-- begin Extract --

Whew! Any questions? (I’ll answer ‘em down in the comments.)

There’s a bit more code this time, so I’m not going to put it here at all. Once again it’s available as a Gist on GitHub, along with a modified version of the lexer from last time.

(What changed in the lexer? It now recognizes numbers and the symbols “-”, “>”, and “:”, and has checks to see if something is a digit, space, or quote symbol in addition to “letter”. The basic loop also passes an extra nil when it finishes, to let the code using the lexer know that the input is done.)

You might notice there are a lot of things missing from our pseudocode—for instance, it doesn’t tell check that all the transitions go to real states, or that all the states have unique names. That’s not usually a parser’s job—like the famous “Colorless green ideas sleep furiously”, grammatical correctness does not necessarily imply meaning. We’ll tackle these issues next time, along with actually building and simulating a state machine based on one of these descriptions.

-- end Extract --

### [Exercise A]
How would you translate this sentence from the parser write-up into Spanish: "There’s a bit more code this time, so I’m not going to put it here at all."
### [Exercise B]
Can you write the next few sentences of the parser write-up, picking up after its final line?

-- begin Listing --

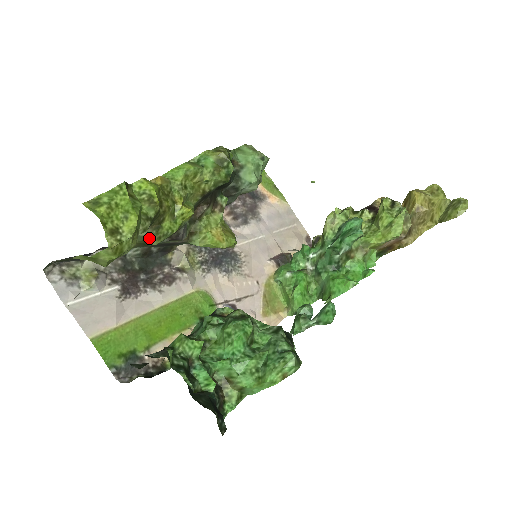
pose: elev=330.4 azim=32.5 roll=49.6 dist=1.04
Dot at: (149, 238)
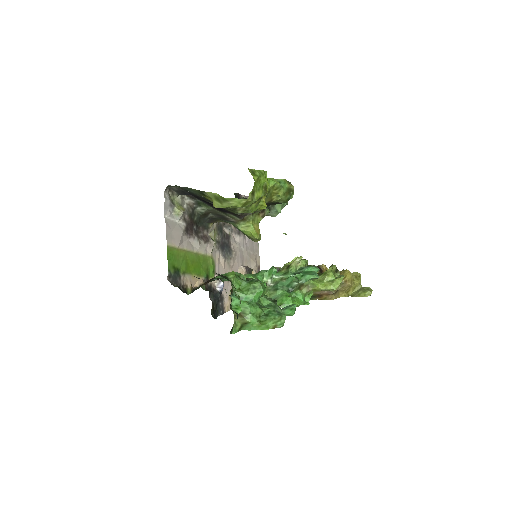
Dot at: occluded
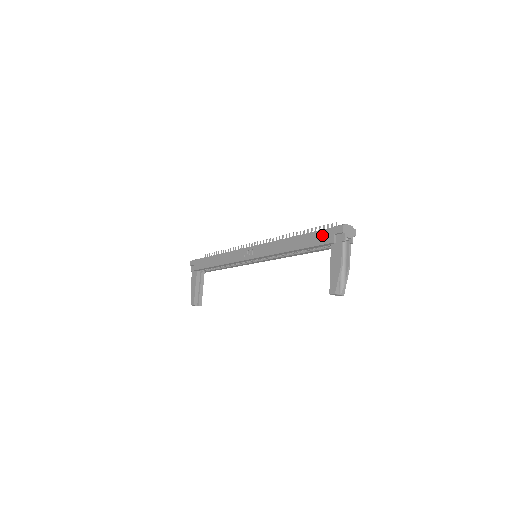
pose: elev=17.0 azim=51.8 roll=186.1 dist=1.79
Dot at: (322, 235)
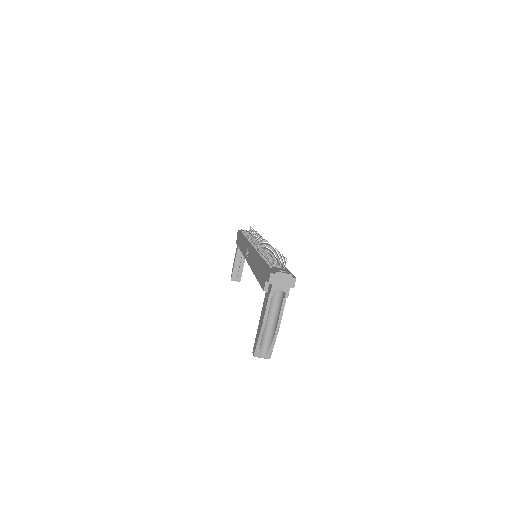
Dot at: (263, 273)
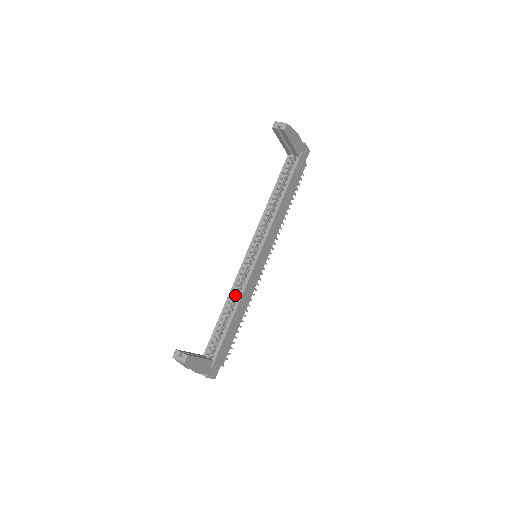
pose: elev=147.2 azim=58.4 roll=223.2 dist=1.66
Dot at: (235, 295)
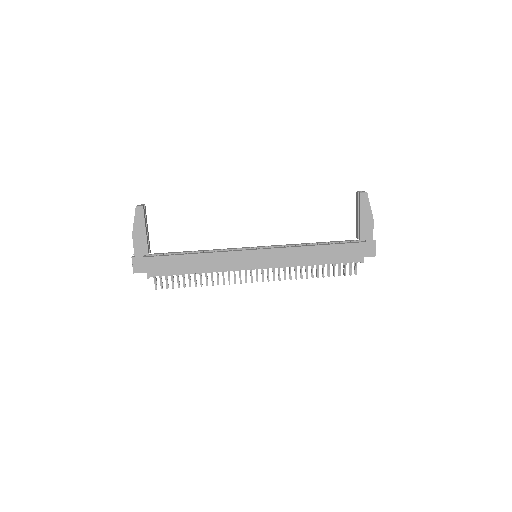
Dot at: occluded
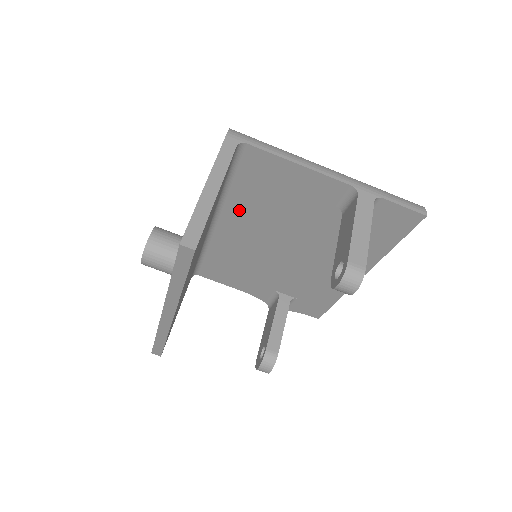
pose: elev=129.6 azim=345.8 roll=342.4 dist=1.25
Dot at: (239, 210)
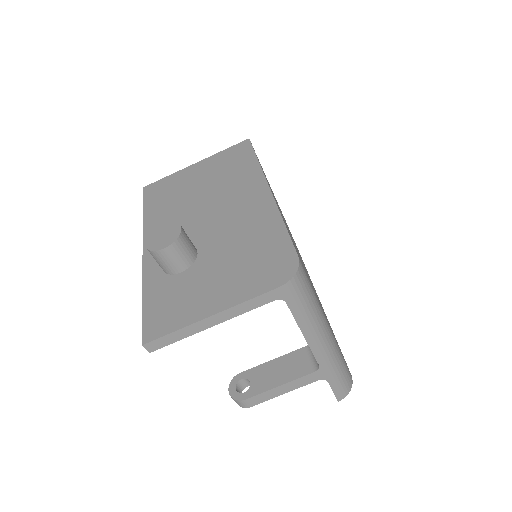
Dot at: occluded
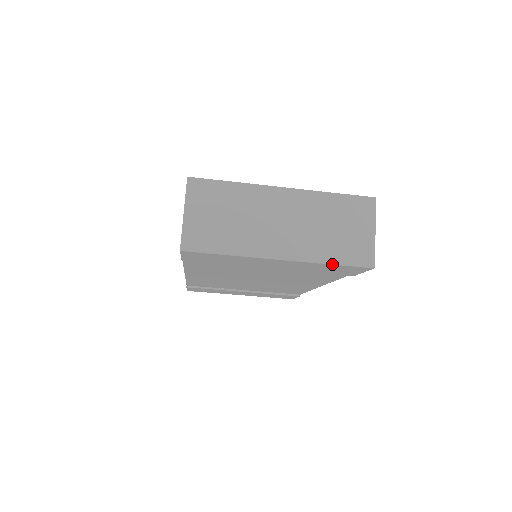
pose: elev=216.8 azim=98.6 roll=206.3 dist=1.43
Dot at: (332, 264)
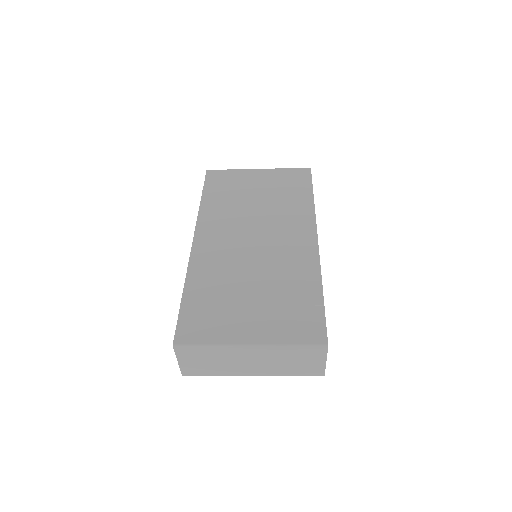
Dot at: occluded
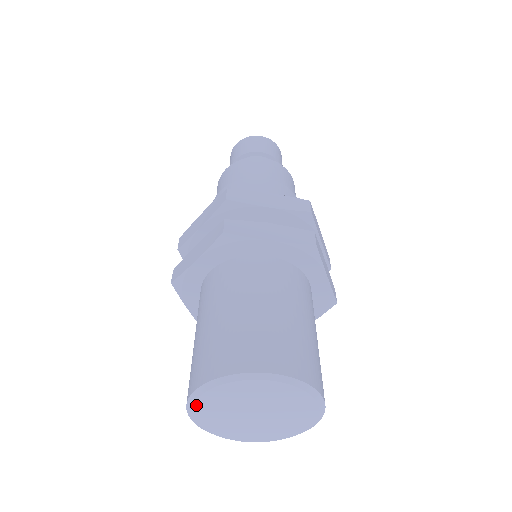
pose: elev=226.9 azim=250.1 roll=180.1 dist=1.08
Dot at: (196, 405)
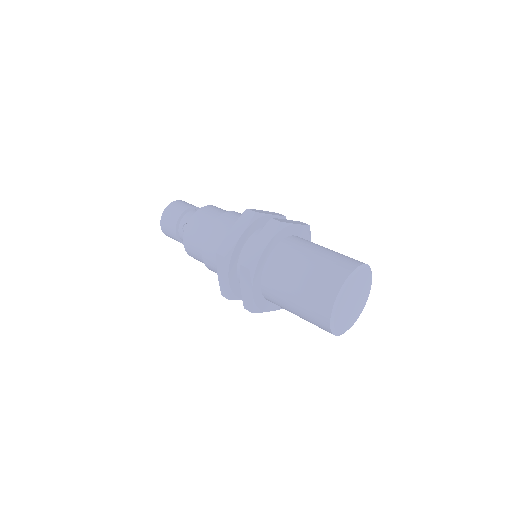
Dot at: (336, 329)
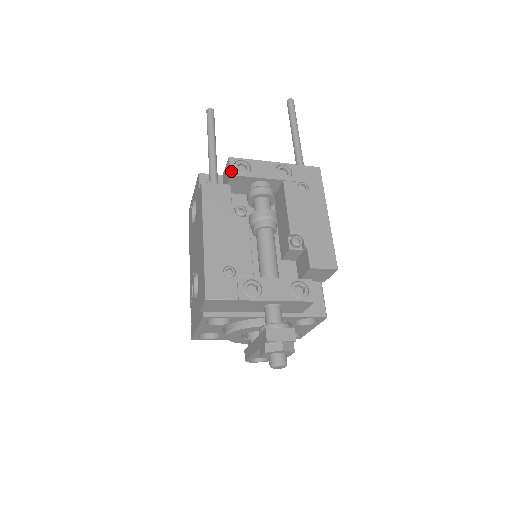
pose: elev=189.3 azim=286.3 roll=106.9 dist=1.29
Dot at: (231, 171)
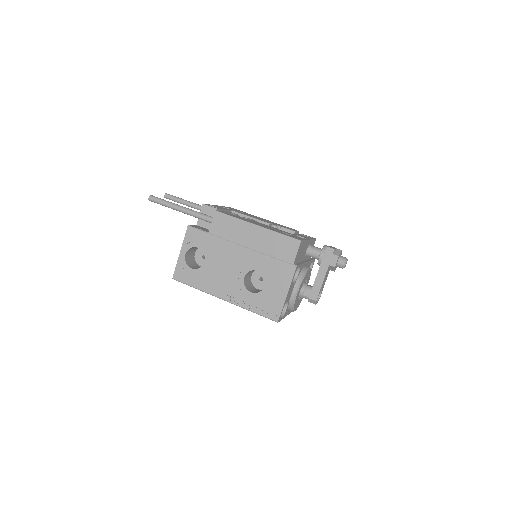
Dot at: (214, 207)
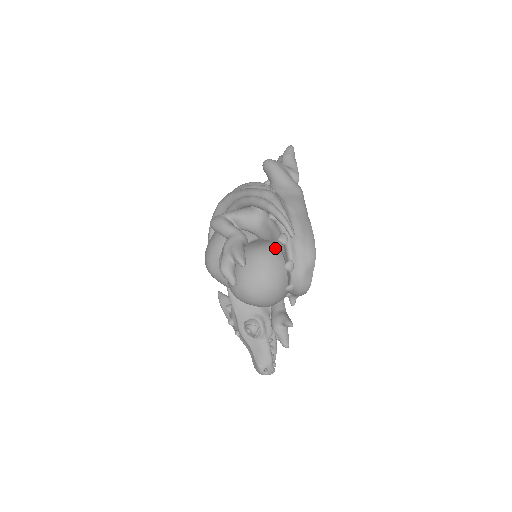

-- end Listing --

### [Exercise result A]
Esta vez hay un poco más de código, así que no voy a ponerlo aquí en absoluto.

### [Exercise result B]
Postscript: “If this is where the tutorial was going all along, why check for parentheses and the comma in the lexer? They’re not actually used here!” Well, actually I was originally going to try to parse patterns (like those from the “What are Regular Expressions?” chapter). Then I realized that arbitrary pattern matching (including backtracking) is hard, and that I was writing some pretty hairy code to make it work. Although I think I got it working in the end, it wasn’t a great tutorial project.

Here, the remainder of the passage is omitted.